> [Task prompt]:
Write out every item below word for word, leaving the pictures out of your answer.

Collected data entries
========================================

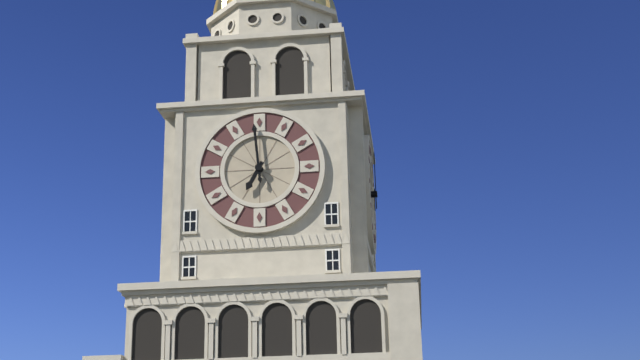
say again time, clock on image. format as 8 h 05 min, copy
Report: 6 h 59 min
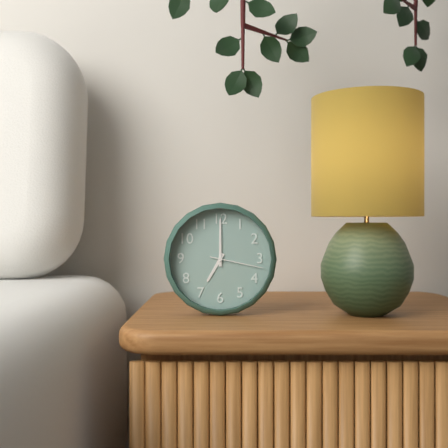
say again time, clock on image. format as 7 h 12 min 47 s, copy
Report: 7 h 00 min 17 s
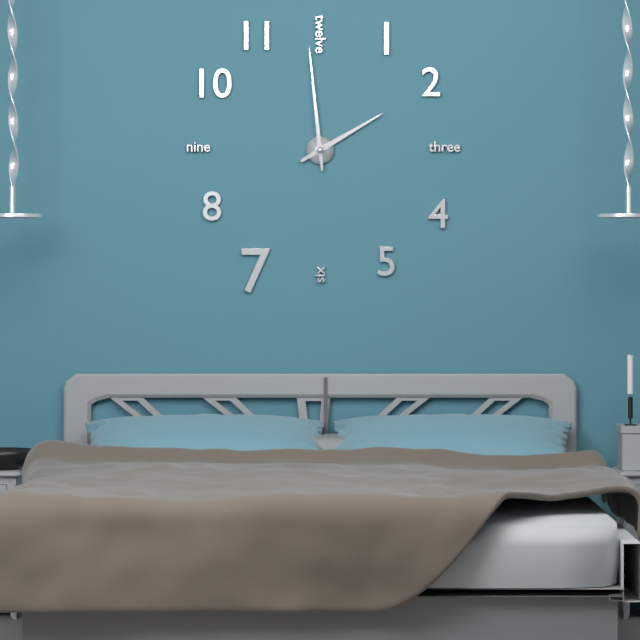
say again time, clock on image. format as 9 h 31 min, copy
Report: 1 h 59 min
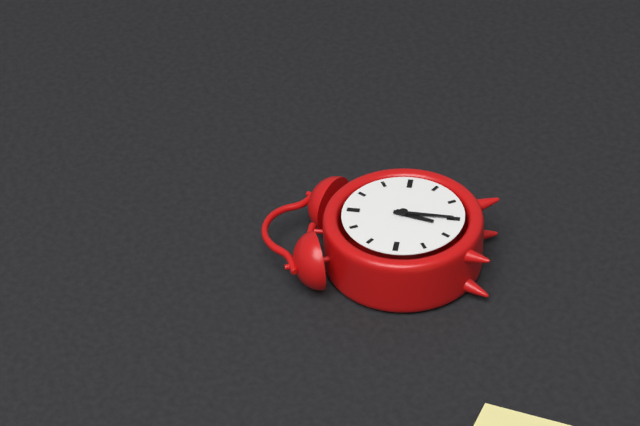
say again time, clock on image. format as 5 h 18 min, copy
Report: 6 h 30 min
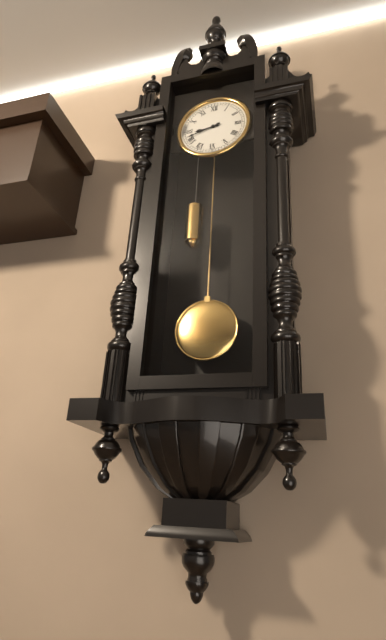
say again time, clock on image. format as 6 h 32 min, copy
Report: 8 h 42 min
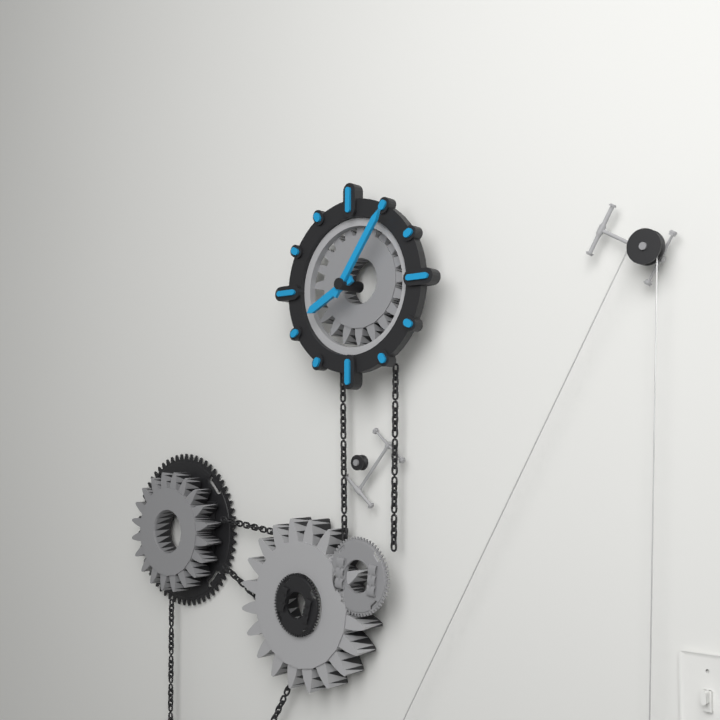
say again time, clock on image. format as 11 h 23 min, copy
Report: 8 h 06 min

========================================

> [Solution to this task]:
say again time, clock on image. format as 8 h 05 min, copy
Report: 6 h 59 min
say again time, clock on image. format as 7 h 12 min 47 s, copy
Report: 7 h 00 min 17 s
say again time, clock on image. format as 9 h 31 min, copy
Report: 1 h 59 min
say again time, clock on image. format as 5 h 18 min, copy
Report: 6 h 30 min
say again time, clock on image. format as 6 h 32 min, copy
Report: 8 h 42 min
say again time, clock on image. format as 11 h 23 min, copy
Report: 8 h 06 min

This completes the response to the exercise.